Instruction
Your answer should be every line below that includes the word "application".

(Document structure recognition data)
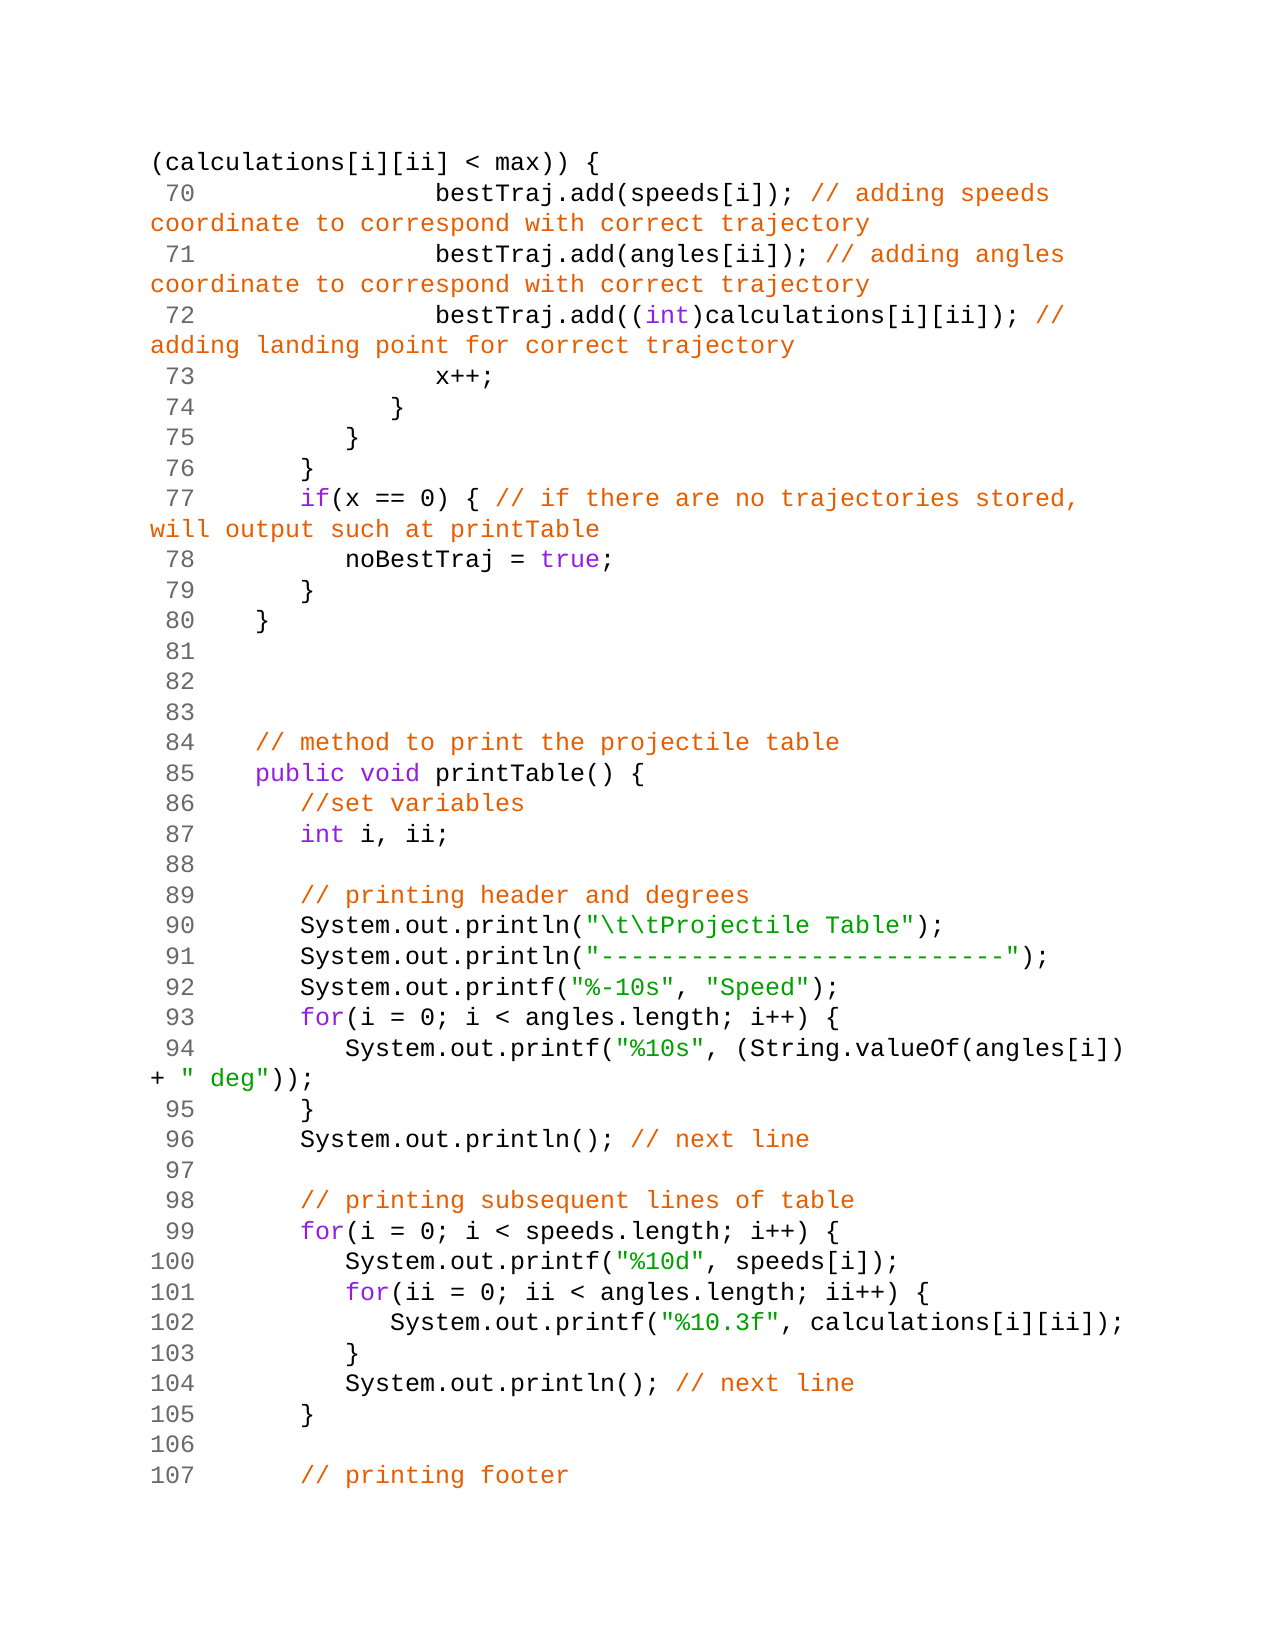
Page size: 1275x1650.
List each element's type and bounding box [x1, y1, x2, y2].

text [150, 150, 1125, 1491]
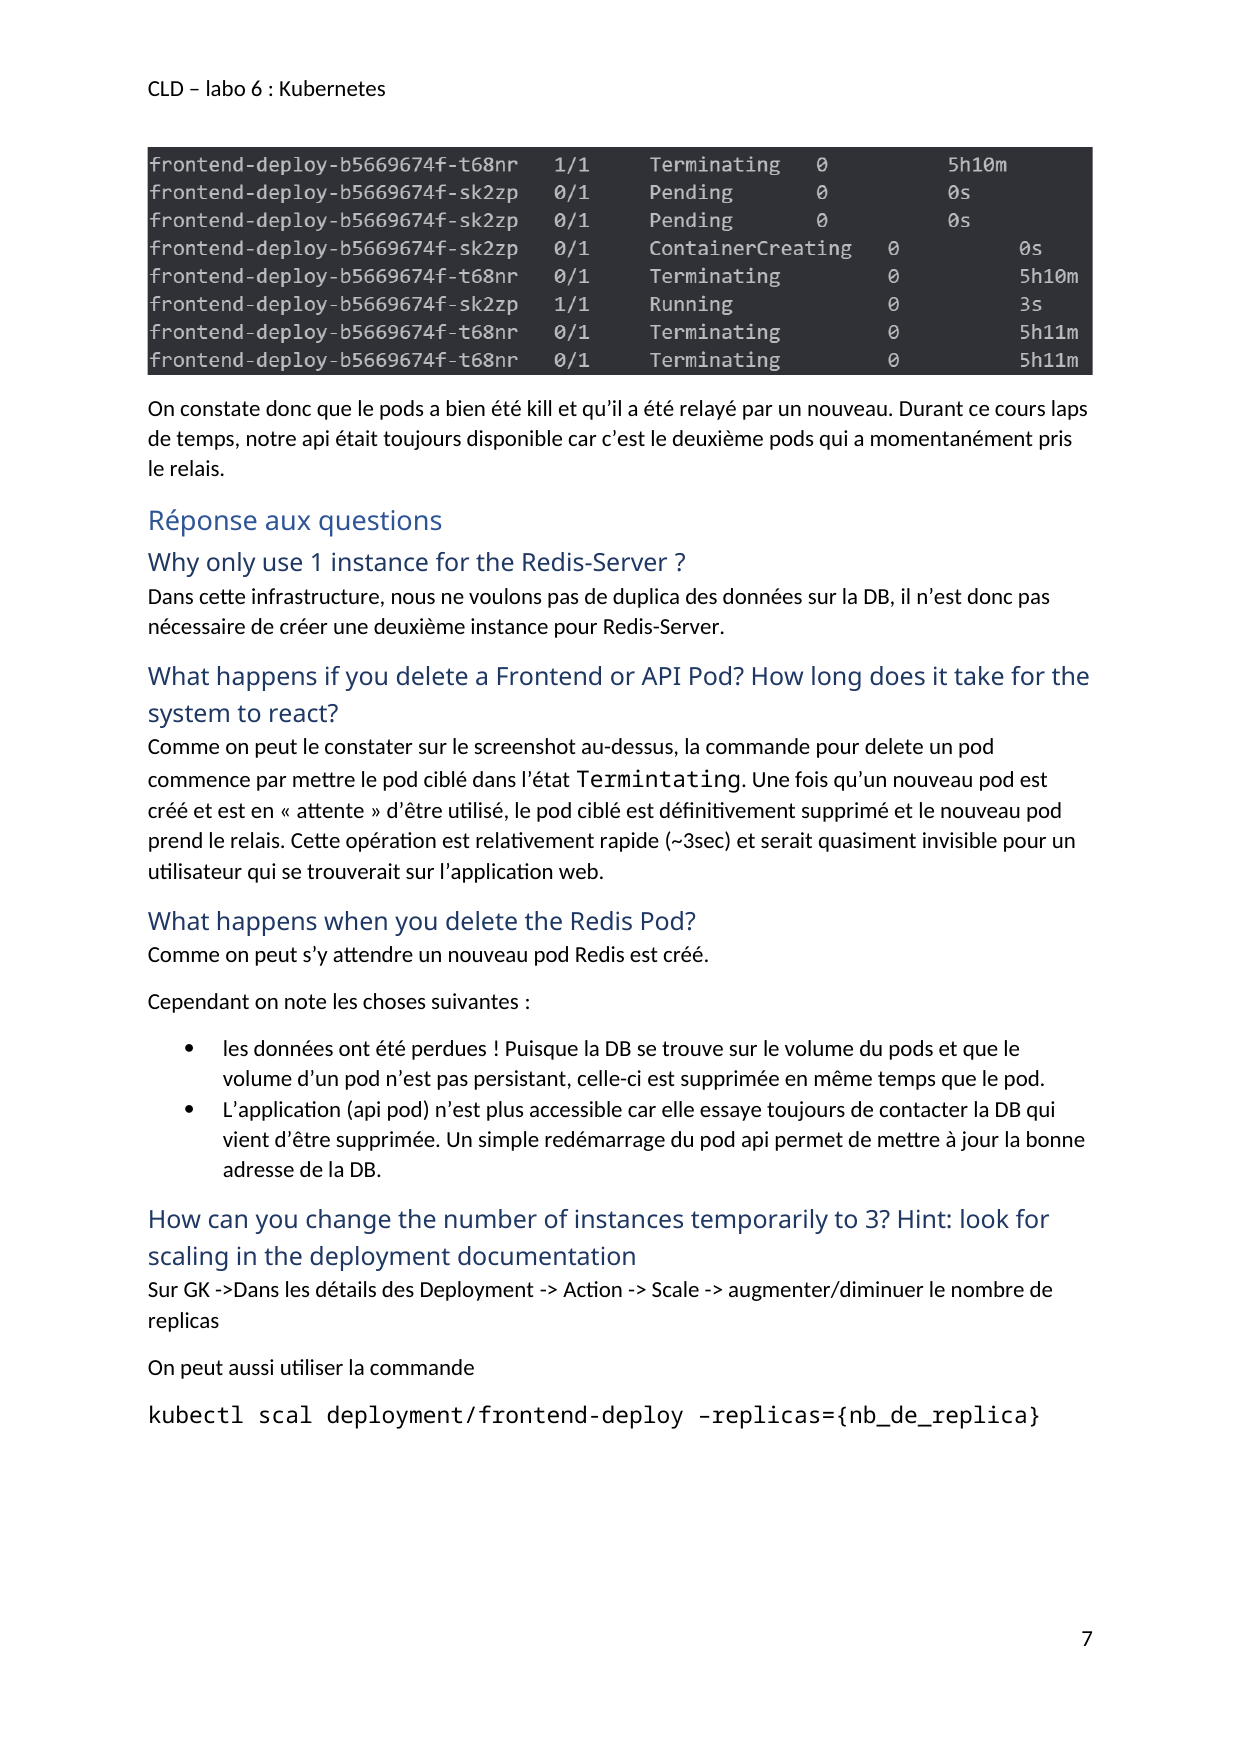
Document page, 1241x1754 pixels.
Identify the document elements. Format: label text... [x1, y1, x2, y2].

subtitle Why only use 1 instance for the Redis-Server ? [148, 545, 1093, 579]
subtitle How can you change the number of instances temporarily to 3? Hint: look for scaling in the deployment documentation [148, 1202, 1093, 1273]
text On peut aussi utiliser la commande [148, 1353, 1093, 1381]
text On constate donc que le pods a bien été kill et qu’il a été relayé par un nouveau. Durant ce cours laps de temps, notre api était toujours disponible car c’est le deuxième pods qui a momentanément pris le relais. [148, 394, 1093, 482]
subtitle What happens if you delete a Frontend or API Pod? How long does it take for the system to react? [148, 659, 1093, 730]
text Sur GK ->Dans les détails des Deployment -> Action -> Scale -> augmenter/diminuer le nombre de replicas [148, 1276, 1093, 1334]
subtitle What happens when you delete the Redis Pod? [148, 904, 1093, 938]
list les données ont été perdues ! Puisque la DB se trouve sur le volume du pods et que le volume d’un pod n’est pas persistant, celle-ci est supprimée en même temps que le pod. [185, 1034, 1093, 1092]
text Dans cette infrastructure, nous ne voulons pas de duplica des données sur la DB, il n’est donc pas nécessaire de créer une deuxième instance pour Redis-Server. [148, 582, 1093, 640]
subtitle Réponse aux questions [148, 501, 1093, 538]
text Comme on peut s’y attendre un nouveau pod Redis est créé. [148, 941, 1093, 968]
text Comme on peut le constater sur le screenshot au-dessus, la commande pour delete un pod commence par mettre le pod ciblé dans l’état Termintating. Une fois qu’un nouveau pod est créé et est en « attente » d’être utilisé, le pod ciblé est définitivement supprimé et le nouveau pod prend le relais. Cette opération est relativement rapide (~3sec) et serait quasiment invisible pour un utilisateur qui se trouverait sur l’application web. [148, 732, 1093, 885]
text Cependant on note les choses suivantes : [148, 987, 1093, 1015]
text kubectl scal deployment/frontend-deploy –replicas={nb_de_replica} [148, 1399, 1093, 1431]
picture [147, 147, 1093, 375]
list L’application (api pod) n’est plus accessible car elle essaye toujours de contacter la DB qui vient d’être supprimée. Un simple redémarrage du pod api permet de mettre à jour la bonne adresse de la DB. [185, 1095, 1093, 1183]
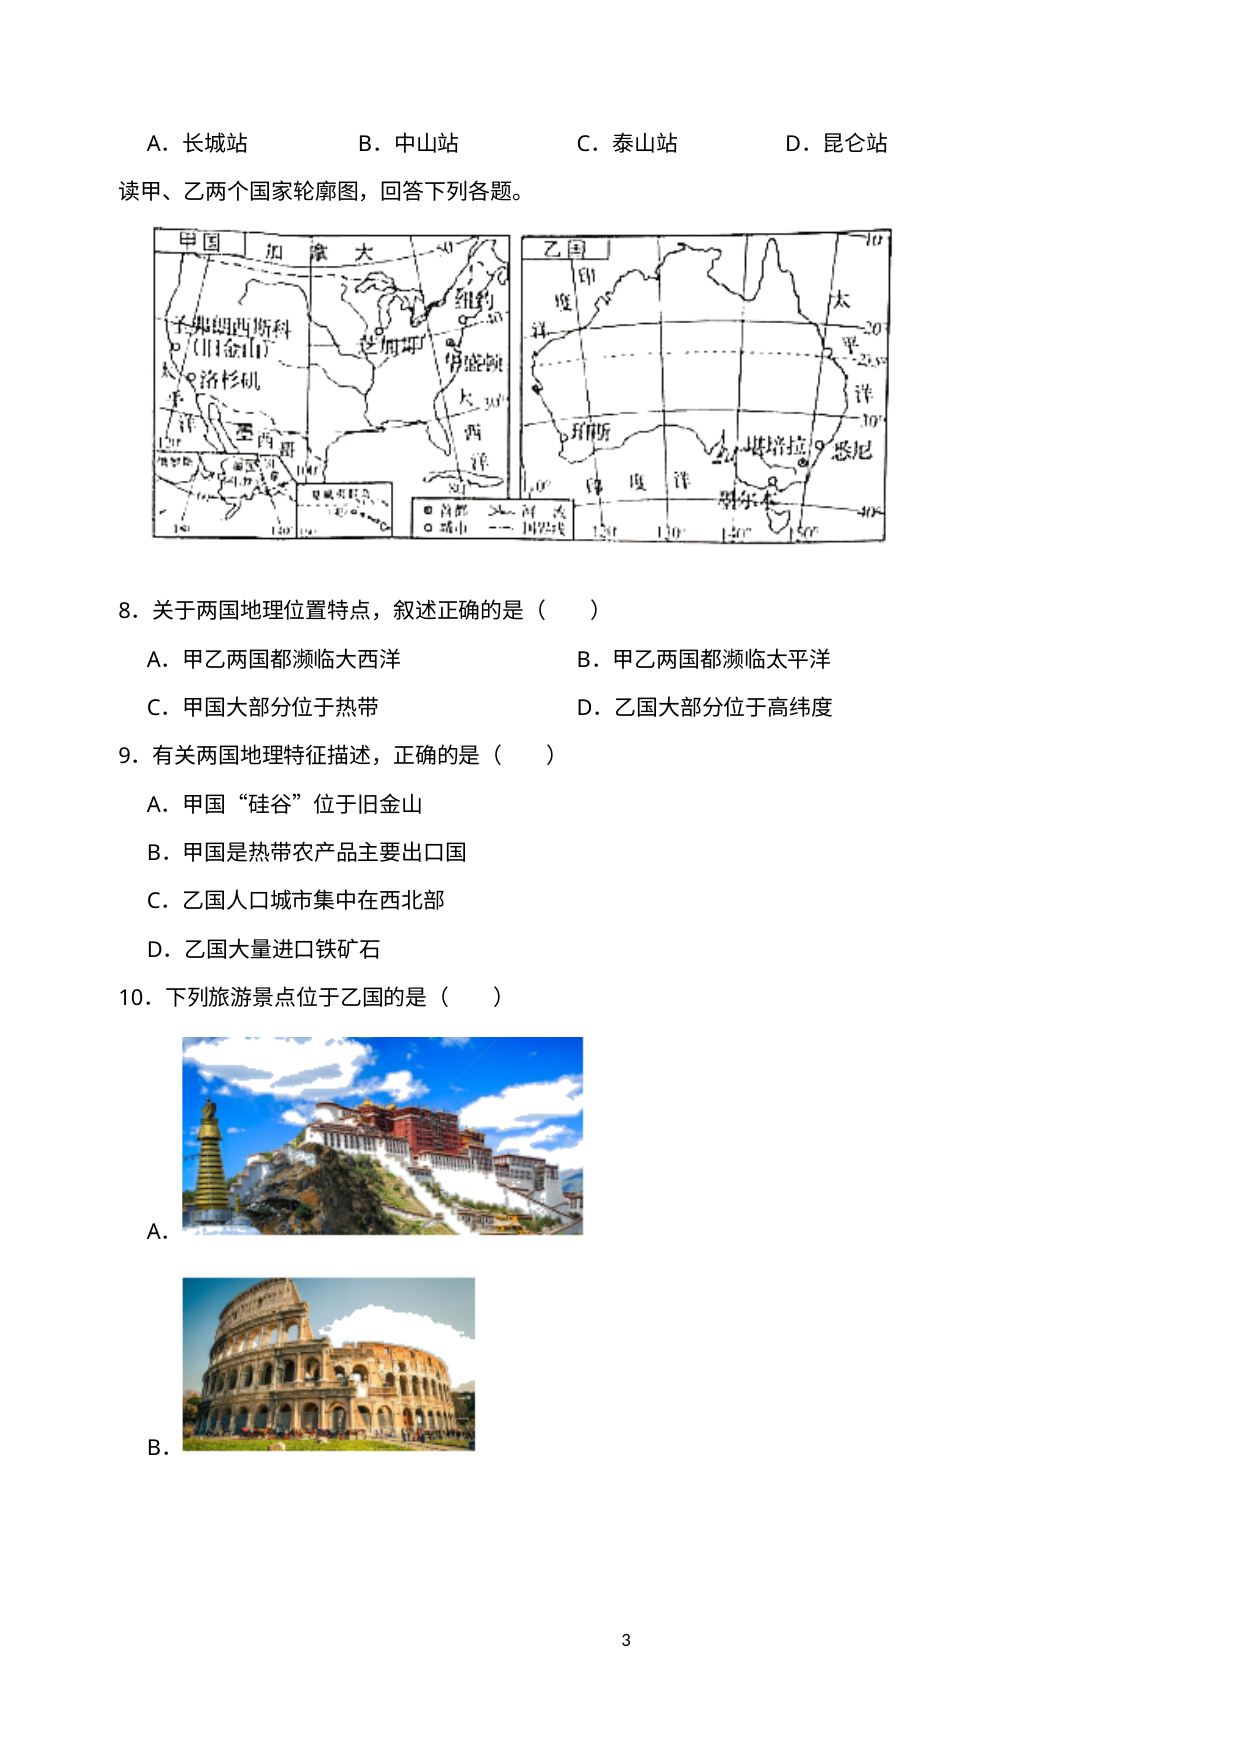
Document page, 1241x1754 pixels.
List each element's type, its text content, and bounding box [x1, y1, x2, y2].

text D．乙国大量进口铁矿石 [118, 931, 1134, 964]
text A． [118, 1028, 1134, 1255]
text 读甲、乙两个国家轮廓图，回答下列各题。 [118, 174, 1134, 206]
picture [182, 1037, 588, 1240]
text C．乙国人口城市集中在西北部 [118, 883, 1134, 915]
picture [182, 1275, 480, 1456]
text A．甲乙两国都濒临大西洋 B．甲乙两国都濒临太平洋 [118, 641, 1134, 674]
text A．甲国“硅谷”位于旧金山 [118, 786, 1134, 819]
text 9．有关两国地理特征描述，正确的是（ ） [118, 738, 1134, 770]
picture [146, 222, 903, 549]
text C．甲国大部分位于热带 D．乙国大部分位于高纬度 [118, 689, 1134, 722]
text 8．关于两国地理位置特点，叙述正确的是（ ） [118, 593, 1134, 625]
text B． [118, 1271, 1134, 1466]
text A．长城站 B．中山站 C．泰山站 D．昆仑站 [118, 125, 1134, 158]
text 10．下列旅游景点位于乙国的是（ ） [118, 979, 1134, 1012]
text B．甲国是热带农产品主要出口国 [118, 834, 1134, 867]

Answer to the exercise
text Comme on peut le constater sur le screenshot au-dessus, la commande pour delete un pod commence par mettre le pod ciblé dans l’état Termintating. Une fois qu’un nouveau pod est créé et est en « attente » d’être utilisé, le pod ciblé est définitivement supprimé et le nouveau pod prend le relais. Cette opération est relativement rapide (~3sec) et serait quasiment invisible pour un utilisateur qui se trouverait sur l’application web. [148, 732, 1093, 885]
list L’application (api pod) n’est plus accessible car elle essaye toujours de contacter la DB qui vient d’être supprimée. Un simple redémarrage du pod api permet de mettre à jour la bonne adresse de la DB. [185, 1095, 1093, 1183]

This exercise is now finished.